Having investigated many crypto incidents, we have encountered both popular and unique cases of cryptoasset theft. That's why we know what to look out for.
Detailed interviews help us gather the right data and leads for subsequent OSINT and blockchain analysis.
The information collected about the victim's interactions with the intruders is carefully parsed by the analysts. All valuable information (blockchain addresses, nicknames, websites, contacts, etc.) is extracted from the content of their correspondence and enriched with data from public sources.
All of this can give analysts leads and connections, even if the communication channels found are no longer in use. Sometimes, just these actions are enough to identify the intruder.
No matter how many transit addresses and transactions the intruder uses, we can analyze them all. A prime example is our investigation where the intruder created over 113,000 crypto addresses in order to hide his tracks. This factor made it impossible to conduct analytics using blockchain browsers.

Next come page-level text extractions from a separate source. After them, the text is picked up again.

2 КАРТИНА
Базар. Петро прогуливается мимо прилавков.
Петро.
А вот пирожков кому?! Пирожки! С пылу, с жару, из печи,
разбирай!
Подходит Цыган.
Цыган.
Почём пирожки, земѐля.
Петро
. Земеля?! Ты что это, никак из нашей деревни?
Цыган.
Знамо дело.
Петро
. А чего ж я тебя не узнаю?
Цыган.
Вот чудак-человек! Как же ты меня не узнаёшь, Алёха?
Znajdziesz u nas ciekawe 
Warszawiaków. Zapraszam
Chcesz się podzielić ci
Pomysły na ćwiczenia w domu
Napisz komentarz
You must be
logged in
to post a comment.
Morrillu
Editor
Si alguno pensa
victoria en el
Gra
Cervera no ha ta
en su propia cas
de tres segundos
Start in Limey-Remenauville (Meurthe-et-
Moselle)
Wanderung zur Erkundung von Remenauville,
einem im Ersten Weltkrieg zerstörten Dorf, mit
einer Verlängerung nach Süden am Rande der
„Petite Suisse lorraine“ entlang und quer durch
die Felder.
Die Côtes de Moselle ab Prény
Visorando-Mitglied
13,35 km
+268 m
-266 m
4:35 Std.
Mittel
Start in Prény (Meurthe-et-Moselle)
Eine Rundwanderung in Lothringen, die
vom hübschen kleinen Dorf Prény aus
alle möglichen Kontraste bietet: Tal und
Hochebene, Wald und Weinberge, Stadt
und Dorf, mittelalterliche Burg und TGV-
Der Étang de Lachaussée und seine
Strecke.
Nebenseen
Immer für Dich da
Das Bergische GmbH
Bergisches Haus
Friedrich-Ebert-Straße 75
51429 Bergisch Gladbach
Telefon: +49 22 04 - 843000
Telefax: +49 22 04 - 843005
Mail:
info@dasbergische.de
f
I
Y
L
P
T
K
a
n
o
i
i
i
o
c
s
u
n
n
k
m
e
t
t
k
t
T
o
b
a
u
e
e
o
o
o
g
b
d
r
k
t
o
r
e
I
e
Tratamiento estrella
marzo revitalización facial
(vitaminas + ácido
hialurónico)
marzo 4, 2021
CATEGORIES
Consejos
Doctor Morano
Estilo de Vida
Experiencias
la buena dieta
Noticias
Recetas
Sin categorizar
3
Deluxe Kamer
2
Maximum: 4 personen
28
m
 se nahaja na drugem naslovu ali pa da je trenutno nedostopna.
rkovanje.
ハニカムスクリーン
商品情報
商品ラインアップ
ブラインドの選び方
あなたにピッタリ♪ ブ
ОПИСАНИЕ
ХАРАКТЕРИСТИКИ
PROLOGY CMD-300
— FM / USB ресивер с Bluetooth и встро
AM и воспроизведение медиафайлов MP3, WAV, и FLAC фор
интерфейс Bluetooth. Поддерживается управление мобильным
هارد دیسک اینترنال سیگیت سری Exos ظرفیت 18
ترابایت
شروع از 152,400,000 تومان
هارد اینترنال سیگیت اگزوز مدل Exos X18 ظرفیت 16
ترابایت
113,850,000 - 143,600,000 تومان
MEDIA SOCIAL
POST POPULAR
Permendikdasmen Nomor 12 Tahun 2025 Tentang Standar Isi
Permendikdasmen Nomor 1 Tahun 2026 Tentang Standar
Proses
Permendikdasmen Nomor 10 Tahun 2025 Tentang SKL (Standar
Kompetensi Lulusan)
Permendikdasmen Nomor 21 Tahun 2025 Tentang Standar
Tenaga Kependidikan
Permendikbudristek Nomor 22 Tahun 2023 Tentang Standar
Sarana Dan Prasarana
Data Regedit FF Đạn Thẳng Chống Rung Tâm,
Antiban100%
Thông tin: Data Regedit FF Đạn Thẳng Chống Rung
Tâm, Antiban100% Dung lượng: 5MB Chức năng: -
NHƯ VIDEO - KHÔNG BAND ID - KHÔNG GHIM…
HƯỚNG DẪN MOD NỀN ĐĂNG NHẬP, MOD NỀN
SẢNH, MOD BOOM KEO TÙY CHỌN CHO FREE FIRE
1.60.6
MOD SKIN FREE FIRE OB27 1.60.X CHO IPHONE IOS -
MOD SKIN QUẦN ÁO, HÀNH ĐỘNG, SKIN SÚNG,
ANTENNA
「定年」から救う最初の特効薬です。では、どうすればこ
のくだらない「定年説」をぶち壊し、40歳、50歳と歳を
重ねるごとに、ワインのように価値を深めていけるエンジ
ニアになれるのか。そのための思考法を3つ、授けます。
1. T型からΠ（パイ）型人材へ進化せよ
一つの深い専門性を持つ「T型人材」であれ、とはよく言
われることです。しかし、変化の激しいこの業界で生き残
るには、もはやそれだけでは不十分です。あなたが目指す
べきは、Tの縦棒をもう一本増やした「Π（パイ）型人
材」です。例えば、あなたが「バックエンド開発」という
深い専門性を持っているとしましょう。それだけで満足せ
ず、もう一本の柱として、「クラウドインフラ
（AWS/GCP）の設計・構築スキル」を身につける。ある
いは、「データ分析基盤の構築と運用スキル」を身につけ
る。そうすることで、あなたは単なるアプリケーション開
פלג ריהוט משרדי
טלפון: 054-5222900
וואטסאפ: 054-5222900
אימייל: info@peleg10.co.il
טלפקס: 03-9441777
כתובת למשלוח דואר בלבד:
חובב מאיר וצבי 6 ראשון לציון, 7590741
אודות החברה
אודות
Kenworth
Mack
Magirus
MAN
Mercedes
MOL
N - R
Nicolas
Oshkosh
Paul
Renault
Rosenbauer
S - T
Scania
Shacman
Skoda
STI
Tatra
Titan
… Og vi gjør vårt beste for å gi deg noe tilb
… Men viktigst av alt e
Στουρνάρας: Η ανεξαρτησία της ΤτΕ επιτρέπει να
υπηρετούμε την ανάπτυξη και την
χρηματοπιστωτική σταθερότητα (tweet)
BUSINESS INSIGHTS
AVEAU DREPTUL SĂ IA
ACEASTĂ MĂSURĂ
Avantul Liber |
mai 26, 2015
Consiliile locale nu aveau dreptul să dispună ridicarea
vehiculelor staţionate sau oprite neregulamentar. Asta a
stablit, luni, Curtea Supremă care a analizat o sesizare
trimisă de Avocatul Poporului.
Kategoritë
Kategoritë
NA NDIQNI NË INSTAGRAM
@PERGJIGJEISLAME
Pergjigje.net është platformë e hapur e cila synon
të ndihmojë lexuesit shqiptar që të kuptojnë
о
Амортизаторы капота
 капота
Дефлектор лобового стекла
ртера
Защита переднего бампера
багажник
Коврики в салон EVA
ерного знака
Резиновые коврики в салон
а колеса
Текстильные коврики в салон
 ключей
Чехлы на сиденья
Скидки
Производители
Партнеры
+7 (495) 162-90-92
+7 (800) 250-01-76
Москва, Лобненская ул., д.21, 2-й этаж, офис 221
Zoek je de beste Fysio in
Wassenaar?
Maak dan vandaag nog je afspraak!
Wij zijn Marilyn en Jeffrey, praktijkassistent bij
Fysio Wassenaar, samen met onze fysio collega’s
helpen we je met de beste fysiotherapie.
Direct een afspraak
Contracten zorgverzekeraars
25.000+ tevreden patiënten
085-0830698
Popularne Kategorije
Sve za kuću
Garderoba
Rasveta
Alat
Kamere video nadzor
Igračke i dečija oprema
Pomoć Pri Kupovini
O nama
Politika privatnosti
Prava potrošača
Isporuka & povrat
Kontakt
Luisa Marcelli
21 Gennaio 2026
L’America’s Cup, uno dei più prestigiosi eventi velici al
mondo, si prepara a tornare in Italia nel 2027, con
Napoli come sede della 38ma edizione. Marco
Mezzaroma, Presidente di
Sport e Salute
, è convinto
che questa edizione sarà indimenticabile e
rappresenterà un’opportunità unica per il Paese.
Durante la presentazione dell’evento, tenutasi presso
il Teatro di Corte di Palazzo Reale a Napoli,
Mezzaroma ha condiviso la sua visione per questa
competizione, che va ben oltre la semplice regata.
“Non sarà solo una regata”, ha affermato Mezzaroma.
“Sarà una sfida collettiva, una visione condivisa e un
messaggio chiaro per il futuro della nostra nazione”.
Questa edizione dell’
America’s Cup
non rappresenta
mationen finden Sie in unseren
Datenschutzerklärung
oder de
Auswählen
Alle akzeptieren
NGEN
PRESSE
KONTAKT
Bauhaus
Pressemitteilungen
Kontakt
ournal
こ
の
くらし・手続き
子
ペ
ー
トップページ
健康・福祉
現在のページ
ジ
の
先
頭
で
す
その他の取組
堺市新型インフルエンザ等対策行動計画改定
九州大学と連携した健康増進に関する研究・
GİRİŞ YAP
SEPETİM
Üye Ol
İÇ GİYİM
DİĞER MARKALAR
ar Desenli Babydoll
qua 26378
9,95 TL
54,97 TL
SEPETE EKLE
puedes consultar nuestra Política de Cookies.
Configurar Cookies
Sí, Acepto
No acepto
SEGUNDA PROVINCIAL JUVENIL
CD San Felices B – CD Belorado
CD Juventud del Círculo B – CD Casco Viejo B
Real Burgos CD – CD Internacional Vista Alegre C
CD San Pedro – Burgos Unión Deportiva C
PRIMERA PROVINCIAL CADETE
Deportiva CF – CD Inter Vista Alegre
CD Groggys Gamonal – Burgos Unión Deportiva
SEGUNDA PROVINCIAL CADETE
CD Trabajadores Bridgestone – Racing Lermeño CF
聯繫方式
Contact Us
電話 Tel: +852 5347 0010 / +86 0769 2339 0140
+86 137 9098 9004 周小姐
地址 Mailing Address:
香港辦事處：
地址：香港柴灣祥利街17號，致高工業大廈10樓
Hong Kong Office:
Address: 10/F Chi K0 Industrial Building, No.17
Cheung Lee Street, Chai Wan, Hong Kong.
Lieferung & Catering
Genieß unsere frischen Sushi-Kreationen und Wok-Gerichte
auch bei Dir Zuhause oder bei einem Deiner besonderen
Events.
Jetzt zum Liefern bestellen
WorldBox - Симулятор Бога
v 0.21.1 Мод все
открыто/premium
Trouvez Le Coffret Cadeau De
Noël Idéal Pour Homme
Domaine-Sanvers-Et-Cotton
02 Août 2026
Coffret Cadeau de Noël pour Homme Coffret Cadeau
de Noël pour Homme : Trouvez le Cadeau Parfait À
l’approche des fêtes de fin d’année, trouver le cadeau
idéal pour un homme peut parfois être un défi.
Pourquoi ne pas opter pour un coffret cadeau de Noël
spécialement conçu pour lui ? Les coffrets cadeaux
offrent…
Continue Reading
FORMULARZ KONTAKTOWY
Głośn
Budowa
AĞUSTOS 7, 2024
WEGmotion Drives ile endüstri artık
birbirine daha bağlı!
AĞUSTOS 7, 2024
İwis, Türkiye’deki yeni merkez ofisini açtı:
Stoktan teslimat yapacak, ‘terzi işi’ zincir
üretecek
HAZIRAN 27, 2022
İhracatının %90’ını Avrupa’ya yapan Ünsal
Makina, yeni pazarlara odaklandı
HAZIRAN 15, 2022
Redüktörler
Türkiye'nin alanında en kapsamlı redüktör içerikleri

We use our own software “EYE”, which allows us to track the flow of funds between addresses, the transfer of assets through DEX to other blockchain networks, and automatically searches hundreds of different databases for new valuable information. The result is an answer to the question of where funds have settled, whether they went out through exchanges with KYC, and whether mixers were used to obfuscate the traces.
At the end of the job, you get a detailed report with as much data on the incident as possible.
For law enforcement agencies, this report will be the basis for initiating proceedings, as well as simplify and speed up the process.
The security services do not have enough dedicated specialists for a proper response to all incidents, and our report will simplify their work. The only thing left is to send the appropriate requests to exchanges, domain name registrars, and sites advertising phishing sites, or to immediately conduct investigative actions against the identified intruder.
As a result of the interview we found out that a couple of months ago the user bought a new device and installed the Metamask Wallet on it. Our initial hunch that the user had been exposed to a phishing site was confirmed. After collecting all available information, we started our investigation.
Investigated address: 0xbfe... on the FTM Fantom network. Funds are stolen on the FTM network, so we go to the Fantom explorer (blockchain browser) and look for transactions on it.
Depending on the circumstances of the case, we recommend to contact the law enforcement agencies, depending on the location: the victim / exchanges to which the funds were withdrawn / the intruder (if his alleged location became known during our investigation) / in a place with a more well-regulated law. Each of the options has its own characteristics.